Mais c'est en fin de journée que le ton est monté. À ce moment-là, l'enquêteur venait une nouvelle fois parler des "viols" subis par la victime. Pourquoi utiliser ce mot dès les premières questions des gardes à vue en 2020 et 2021? "Est-ce que vous reconnaissez le fait de juger seul, souverainement la question de savoir si les faits sont des viols?", l'interroge Me Guillaume de Palma, qui représente six accusés, soulevant une nouvelle fois la question de la présomption d'innocence. L'enquêteur lui rétorque que dans les affaires de réglements de compte, on parle de "meurtre" avant même que l'affaire ne soit jugée. "Ca n'a rien de choquant", se défend-il.
"Il y a viol et viol et sans l’intention de le commettre il n’y a pas viol", avance Me Guillaume de Palma.
La déclaration choque. Gisèle Pelicot et ses enfants sont effarés. Pour la défense, sans intention de commettre un viol, les accusés ne peuvent être condamnés. Et c'est bien cela qu'ils tentent d'imposer auprès des magistrats de la cour criminelle du Vaucluse. "En France, il faut la démonstration de l'intention coupable, assume l'avocat à la sortie de l'audience. Si l'auteur est trompé, il n'y a pas viol. Nous réfutons cette analyse faite partiale et partielle. Ce sont des gens dupés, piégés, ils n'ont pas eu le temps de faire demi-tour."
"J'ai honte de la justice"
La défense poursuit son argumentaire. Les premiers échanges avec Dominique Pelicot, notamment sur le site Coco.gg, puis les photos envoyées par le mari, puis les rencontres, ce sont produits dans un "contexte libertin, échangiste, trioliste". Certains des accusés ont toujours maintenu avoir cru à un scénario du couple, assurant ne pas avoir su que la victime était droguée. D'autres rejettent l'absence de consentement, "le mari était présent". "Est-ce que vous pensez avoir assez investigué pour comprendre les ressorts des uns et des autres, comment ils auraient pu être manipulés?", interroge Me Biscarrat, insistant sur le "volet intentionnel, le volet de la manipulation".
"Nous avions des éléments factuels, des déclarations du principal intéressé, leurs premières déclarations qui correspondaient avec les éléments matériels", insiste le policier estimant avoir fait "son maximum" avec ses collègues.
Les avocats n'en démordent pas. Est-ce que leurs clients, ces hommes de tout âge et de tout profil, ne se sont pas fait berner par des clichés intimes sur lesquels Gisèle Pelicot s'est laissé prendre en photo par son mari et dont il a pu se servir lors de ces échanges virtuels avec ces hommes avant de leur donner rendez-vous?

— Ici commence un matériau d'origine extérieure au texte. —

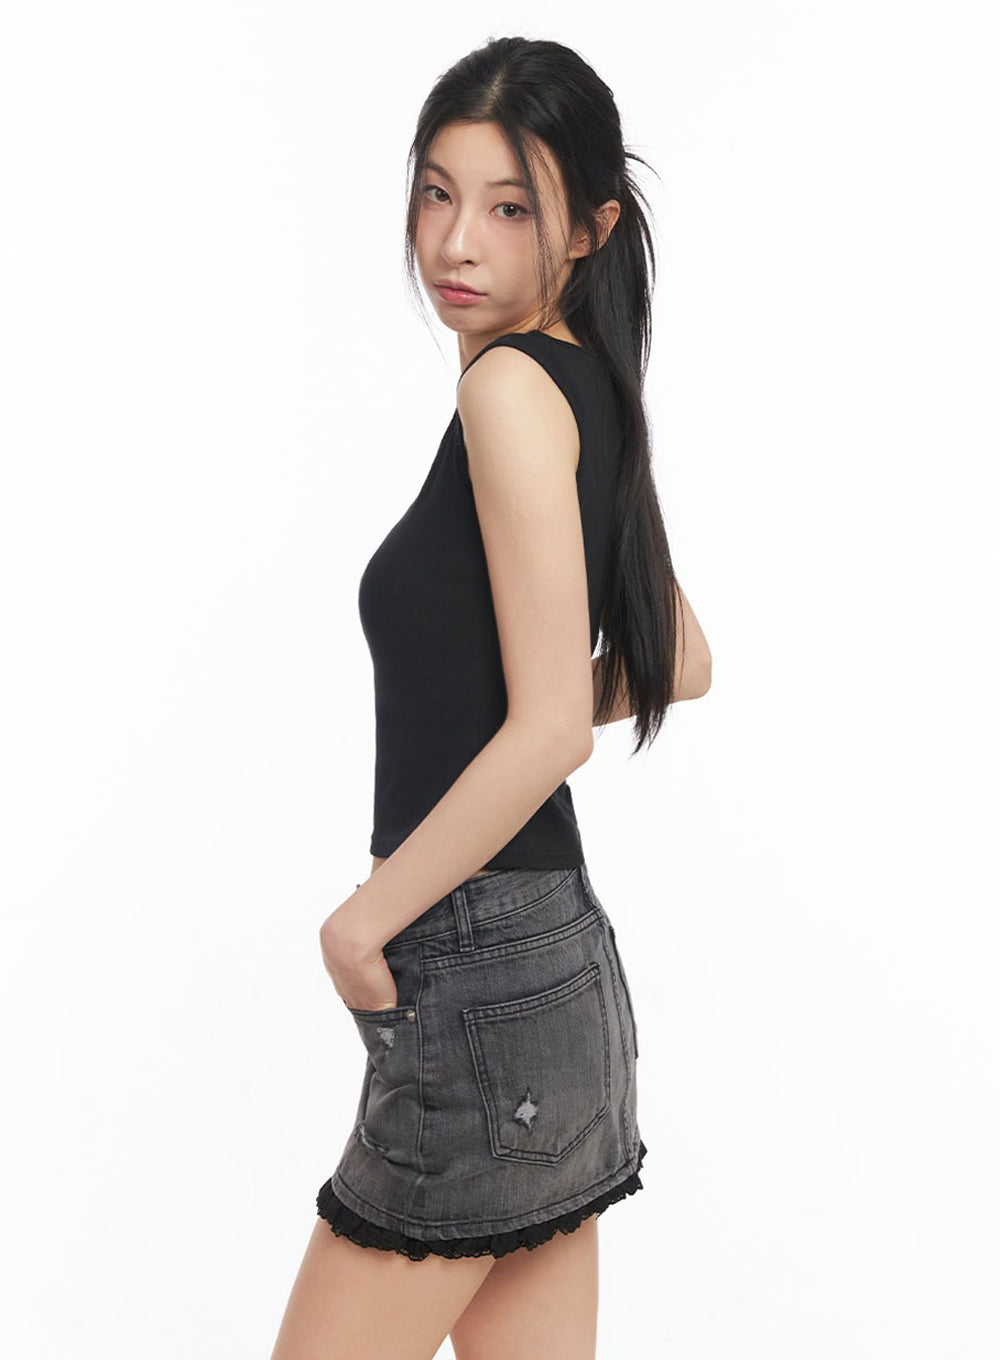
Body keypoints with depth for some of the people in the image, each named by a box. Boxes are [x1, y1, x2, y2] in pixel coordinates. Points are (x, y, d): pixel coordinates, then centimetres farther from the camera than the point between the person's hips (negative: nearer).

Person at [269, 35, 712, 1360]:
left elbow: (550, 727, -22)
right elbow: (681, 666, 22)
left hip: (482, 984, -9)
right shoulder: (592, 396, 11)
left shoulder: (516, 388, -15)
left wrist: (365, 917, -13)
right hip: (560, 963, 9)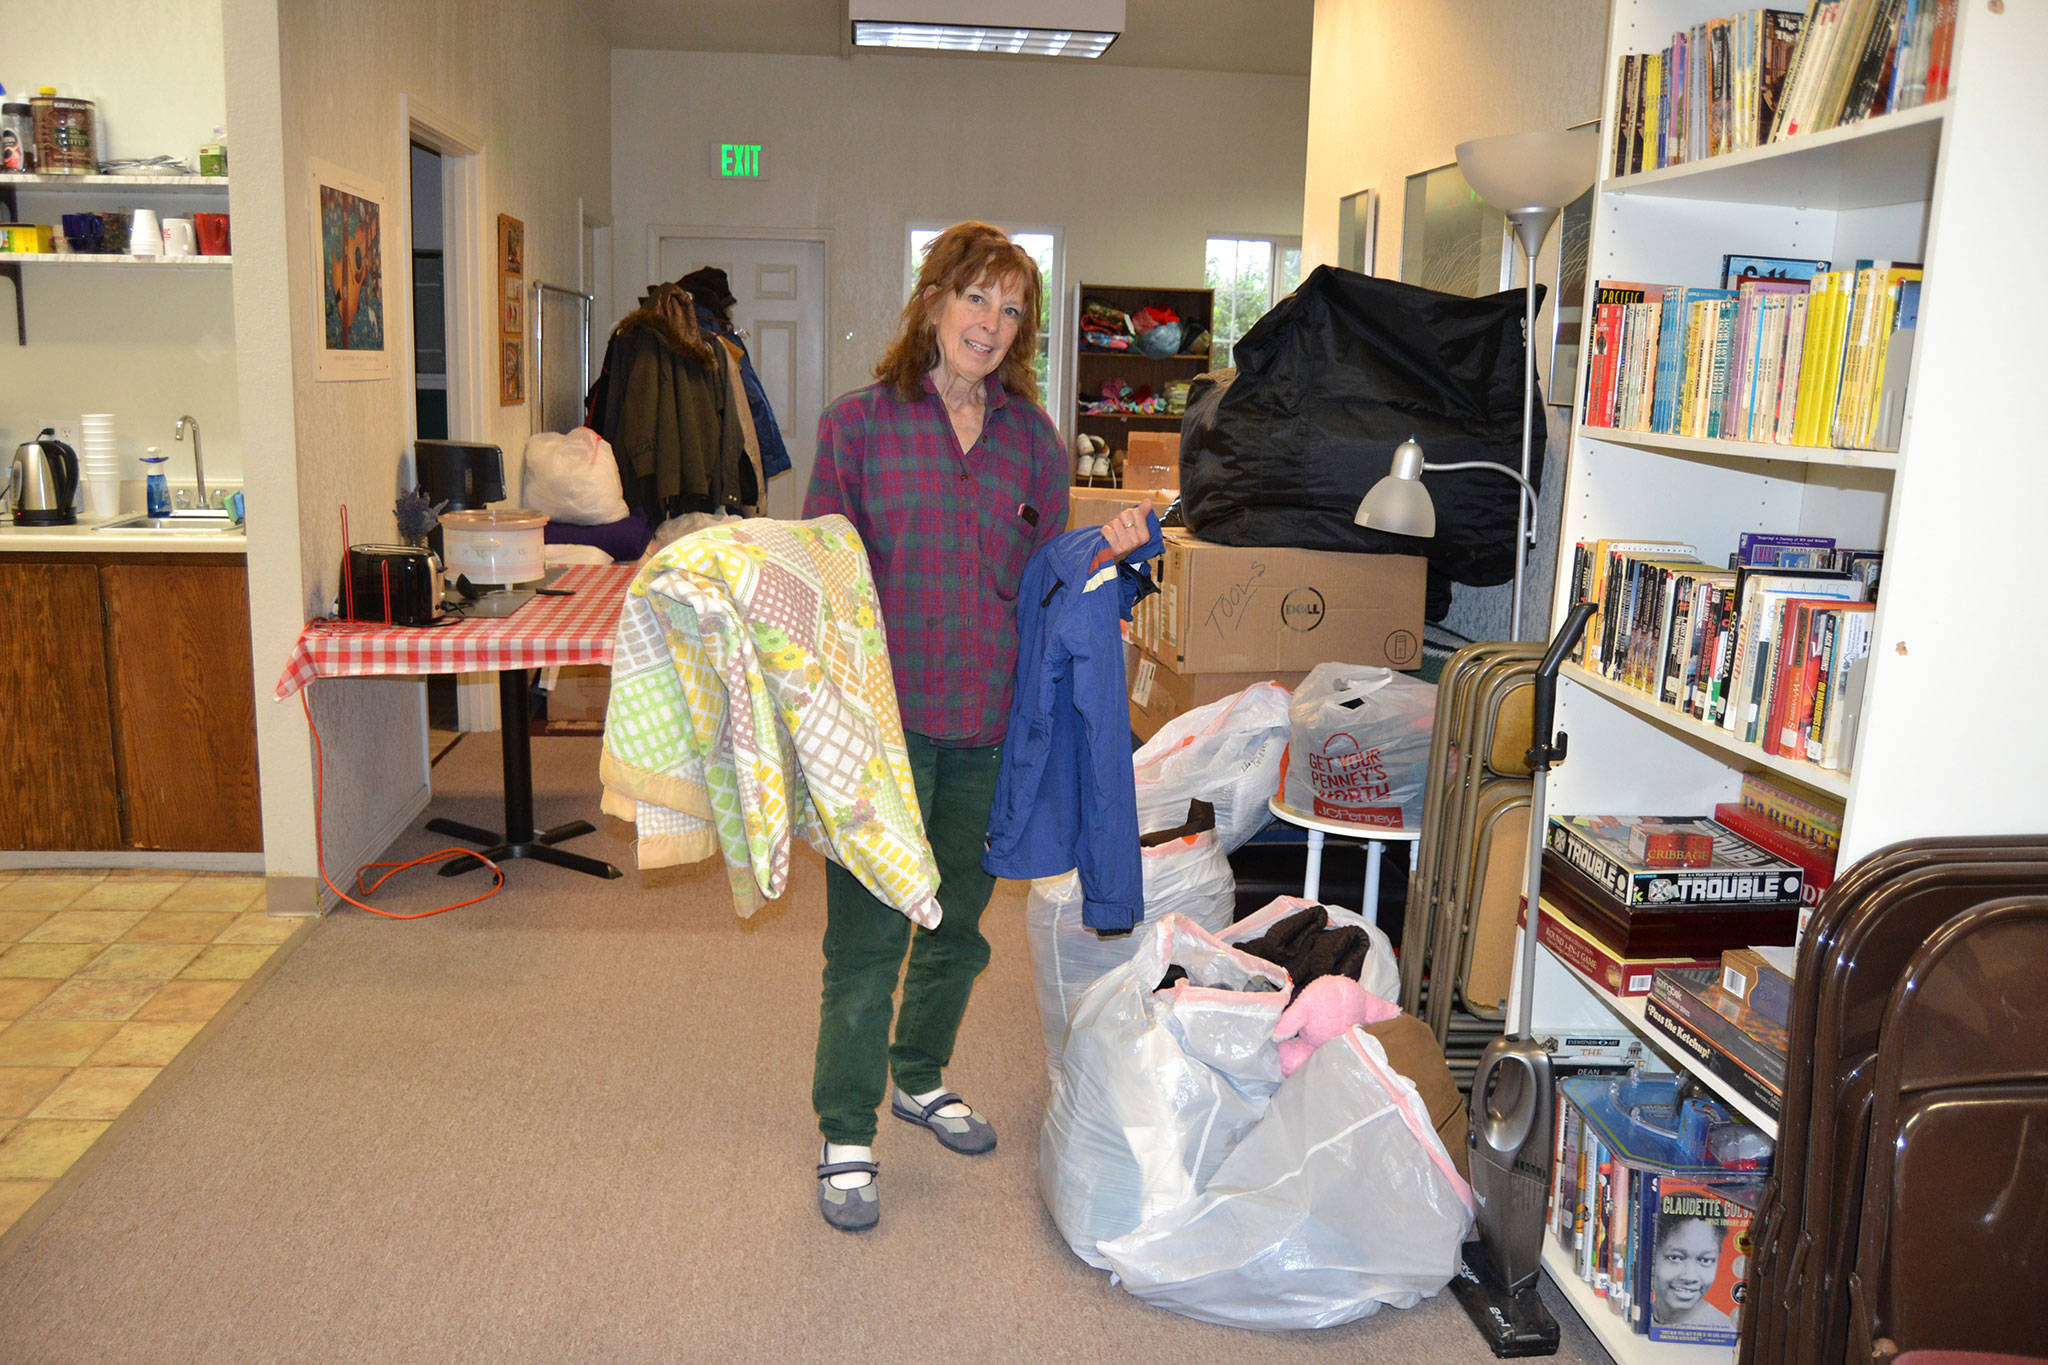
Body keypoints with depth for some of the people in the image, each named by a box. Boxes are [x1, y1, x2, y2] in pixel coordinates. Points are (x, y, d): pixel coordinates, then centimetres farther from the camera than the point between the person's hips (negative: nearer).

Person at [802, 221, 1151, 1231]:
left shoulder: (1031, 437, 8)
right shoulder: (858, 422, -1)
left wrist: (1106, 552, -6)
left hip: (990, 716, 4)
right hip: (884, 712, -4)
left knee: (958, 920, 17)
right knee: (867, 931, -2)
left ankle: (920, 1079, 40)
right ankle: (845, 1139, 13)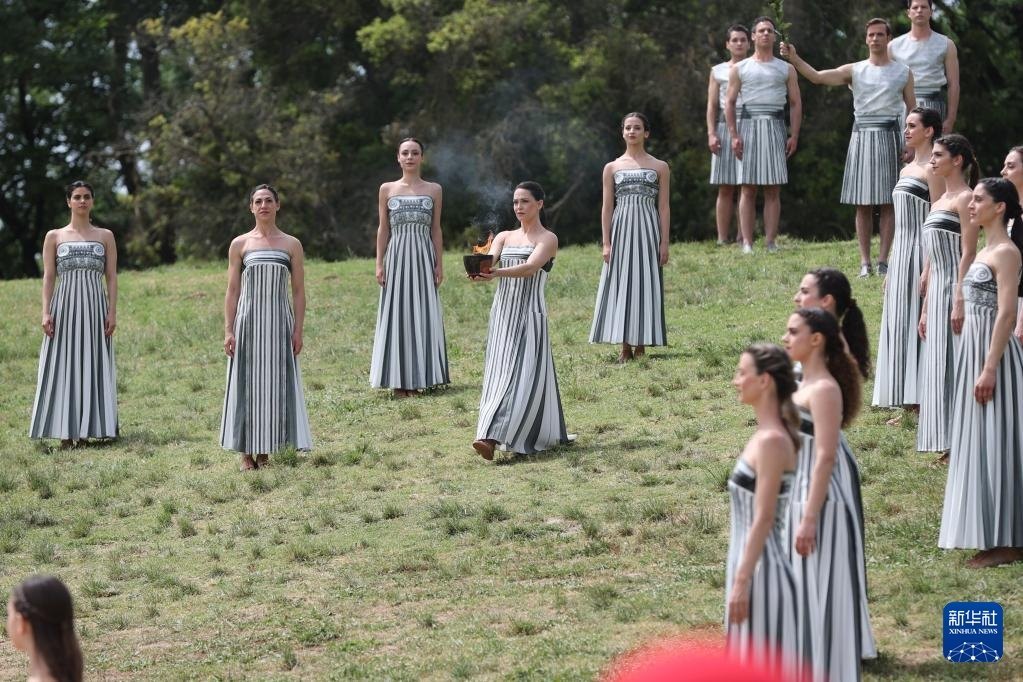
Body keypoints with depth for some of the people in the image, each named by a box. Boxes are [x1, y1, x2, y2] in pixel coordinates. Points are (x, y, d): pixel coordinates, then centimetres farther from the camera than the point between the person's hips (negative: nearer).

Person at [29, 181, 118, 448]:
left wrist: (112, 312, -3)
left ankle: (86, 429, 1)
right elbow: (49, 277, 5)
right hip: (65, 306, -1)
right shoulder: (54, 236, 9)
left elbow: (112, 277, 7)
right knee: (64, 366, -3)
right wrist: (46, 313, -6)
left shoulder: (105, 236, 11)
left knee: (92, 366, -1)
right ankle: (65, 432, -2)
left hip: (94, 307, 1)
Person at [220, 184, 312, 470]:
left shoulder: (291, 245, 5)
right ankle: (247, 453, 5)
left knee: (275, 383, 1)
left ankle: (264, 452, 9)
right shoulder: (240, 244, 5)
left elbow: (299, 291, 5)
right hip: (248, 320, 0)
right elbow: (232, 291, 4)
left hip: (279, 321, 1)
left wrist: (298, 330, -3)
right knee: (246, 384, 0)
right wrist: (228, 330, -3)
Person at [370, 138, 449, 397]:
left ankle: (419, 377, 4)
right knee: (397, 315, -1)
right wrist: (379, 264, 0)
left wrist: (439, 264, 3)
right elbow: (383, 229, 7)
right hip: (397, 257, 0)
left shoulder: (433, 190, 7)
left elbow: (436, 229, 8)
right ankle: (399, 380, 1)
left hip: (423, 258, 0)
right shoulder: (387, 189, 7)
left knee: (423, 315, -1)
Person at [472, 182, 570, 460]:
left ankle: (494, 437, -23)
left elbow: (530, 267, -17)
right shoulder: (504, 237, 16)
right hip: (503, 312, 5)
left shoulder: (548, 239, 0)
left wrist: (498, 273, -35)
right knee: (499, 373, 1)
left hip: (530, 313, -5)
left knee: (521, 374, -12)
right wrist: (478, 270, -28)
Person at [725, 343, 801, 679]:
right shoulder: (765, 435, 9)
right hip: (752, 565, 9)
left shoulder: (771, 441, -19)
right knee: (754, 662, 15)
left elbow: (764, 520, -21)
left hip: (761, 570, -9)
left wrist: (742, 582, -20)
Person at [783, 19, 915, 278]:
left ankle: (883, 259, -1)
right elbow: (817, 77, -4)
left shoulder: (902, 72, 7)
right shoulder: (854, 70, 6)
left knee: (887, 202, -3)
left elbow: (912, 109, 9)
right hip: (861, 136, 1)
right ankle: (865, 261, 3)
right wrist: (794, 58, -19)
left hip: (888, 136, -1)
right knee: (863, 204, 0)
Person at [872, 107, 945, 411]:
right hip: (901, 253, 9)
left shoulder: (932, 170, -10)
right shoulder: (907, 169, 17)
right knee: (899, 325, 8)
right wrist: (890, 270, 20)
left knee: (914, 323, -9)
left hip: (920, 251, -9)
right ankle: (909, 407, 11)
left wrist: (928, 268, -22)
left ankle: (923, 405, -7)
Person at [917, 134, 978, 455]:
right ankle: (948, 446, 11)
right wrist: (925, 310, 18)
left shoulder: (964, 199, -8)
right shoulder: (940, 201, 19)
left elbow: (968, 254, -15)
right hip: (936, 291, 9)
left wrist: (959, 301, -22)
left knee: (953, 366, -10)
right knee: (936, 366, 8)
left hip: (955, 289, -9)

La défense estime que ces fichiers lui ont été cachés. Pour les parties civiles s'en est trop. Les avocats de Gisèle Pelicot tente de reprendre la parole, le président les en empêche. Caroline Darian, la fille de la victime, explose en sortant de la salle: "J'ai honte de la justice".
"Ma cliente a donné à voir ce qu'est la réalité d'un viol, la cruauté avec laquelle on défend parfois un viol, ce sont les droits de la défense sur lesquels il n'y a pas à transiger, mais parfois il y a une forme de gratuité sur la violence exprimée", dénonce Me Antoine Camus, l'un des avocats de Gisèle Pelicot.
Dans ce contexte explosif, dans cette ambiance peu régulée, et avec un planning devenu incompréhensible et chaotique, Dominique Pelicot doit revenir mercredi dans le box des accusés. Les médecins qui l'ont examiné dans le cadre de l'expertise médico-légale ordonnée à la cour ont estimé qu'il n'y avait pas de "contre-indication" à ce qu'il comparaisse.